ACTION ITEM
Below are the records; how many of their lines contain "wall"? Reply only with that figure.

SUPPLIED MATERIAL
----

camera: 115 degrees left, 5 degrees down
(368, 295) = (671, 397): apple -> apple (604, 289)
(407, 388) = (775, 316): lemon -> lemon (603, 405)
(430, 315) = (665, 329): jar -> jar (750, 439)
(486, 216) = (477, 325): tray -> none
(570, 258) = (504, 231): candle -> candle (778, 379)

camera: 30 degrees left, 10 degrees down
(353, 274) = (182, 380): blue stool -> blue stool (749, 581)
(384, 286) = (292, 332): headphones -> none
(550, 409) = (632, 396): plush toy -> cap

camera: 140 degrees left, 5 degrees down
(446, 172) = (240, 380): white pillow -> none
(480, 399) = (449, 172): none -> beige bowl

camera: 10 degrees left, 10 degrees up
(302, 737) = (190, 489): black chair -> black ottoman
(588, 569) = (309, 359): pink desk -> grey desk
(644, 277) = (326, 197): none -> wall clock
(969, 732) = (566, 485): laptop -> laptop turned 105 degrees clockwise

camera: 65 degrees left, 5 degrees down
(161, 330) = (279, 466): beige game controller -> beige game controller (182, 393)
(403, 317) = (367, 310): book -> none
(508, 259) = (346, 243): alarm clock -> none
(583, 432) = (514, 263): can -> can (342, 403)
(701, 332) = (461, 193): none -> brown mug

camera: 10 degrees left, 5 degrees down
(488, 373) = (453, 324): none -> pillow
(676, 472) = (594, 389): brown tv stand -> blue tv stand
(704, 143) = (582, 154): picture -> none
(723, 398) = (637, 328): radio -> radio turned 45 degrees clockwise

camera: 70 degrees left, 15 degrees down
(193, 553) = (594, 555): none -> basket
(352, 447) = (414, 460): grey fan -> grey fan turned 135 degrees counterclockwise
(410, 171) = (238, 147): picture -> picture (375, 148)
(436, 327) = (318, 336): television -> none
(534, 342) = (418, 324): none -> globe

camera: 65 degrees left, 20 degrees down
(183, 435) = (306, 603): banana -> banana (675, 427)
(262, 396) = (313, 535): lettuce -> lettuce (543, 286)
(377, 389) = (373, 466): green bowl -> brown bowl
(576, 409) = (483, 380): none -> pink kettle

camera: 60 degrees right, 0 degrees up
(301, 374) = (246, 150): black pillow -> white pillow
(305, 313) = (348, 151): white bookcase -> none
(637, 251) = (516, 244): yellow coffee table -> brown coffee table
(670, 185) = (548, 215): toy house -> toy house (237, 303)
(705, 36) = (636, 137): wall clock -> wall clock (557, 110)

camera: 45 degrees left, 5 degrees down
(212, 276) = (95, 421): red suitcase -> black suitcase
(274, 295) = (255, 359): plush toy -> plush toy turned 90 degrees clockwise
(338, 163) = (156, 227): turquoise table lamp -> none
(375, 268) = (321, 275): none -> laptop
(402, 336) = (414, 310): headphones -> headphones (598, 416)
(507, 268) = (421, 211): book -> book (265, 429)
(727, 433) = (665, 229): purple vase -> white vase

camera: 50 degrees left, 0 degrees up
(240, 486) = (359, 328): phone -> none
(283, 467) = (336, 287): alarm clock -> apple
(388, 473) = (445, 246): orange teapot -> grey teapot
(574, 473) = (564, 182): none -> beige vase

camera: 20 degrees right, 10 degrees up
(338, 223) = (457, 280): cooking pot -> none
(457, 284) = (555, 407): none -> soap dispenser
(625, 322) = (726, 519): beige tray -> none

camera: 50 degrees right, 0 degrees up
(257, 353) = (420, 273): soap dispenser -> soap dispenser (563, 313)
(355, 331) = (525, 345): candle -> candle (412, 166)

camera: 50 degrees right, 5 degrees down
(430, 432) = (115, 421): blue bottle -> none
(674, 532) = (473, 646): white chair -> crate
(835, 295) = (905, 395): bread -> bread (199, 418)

----

OUTPUT FOR THIS TASK
2